I recently had one of my best performing articles that provided great tips and help to a great program that performed awesome from an affiliate marketing perspective. They were my top performing affiliate for 2011 and that was with 4 months of activity. Then they shut down the program after 13 years of activity!
Well, I can’t do anything useful with that program anymore, but the tips, recommendations, advice and tutorials still rock. Maybe now is the time to offer those up as a quick eBook primer on the topic for a very small amount of money. (i’m thinking a $1)

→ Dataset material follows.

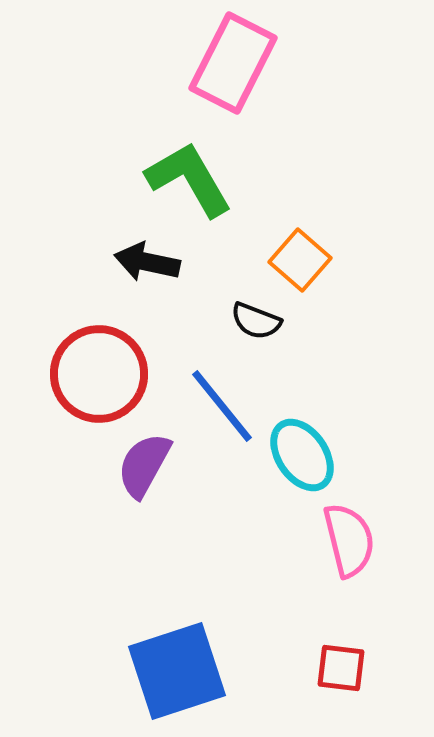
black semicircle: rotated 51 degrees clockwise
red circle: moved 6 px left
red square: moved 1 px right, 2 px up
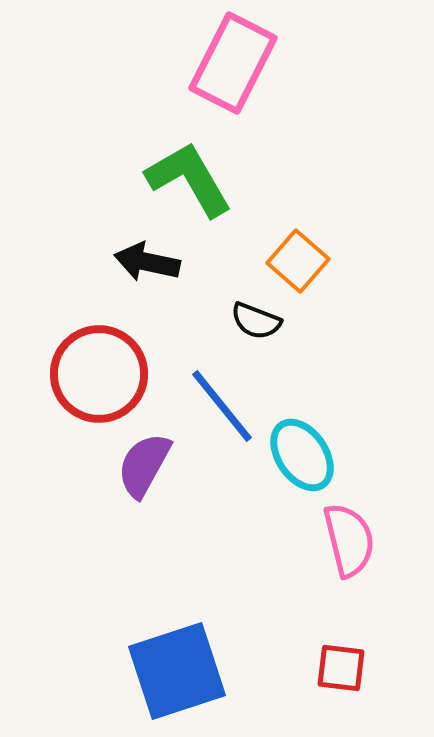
orange square: moved 2 px left, 1 px down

I’ve never done that type of thing before, but I definitely have the skill sets to make great iBooks and Kindle ebooks and many other formats. I know how to embed video in my ebooks as well so this could be a bit of an interactive book if I so choose. Maybe I should sell it for $5… Oh the grandiose ideas I have flying in the air in the back of a jet next to the lavatory (unoccupied in case you need to use it).
Seriously, it is a good idea, and not difficult to even resell through an affiliate program even!
That’s the end of my tips. This podunk flight with Delta doesn’t have wifi, so I have to backup this post and publish it when I land. Hope it helps you as much as I already know the tips from Feedfront will help me.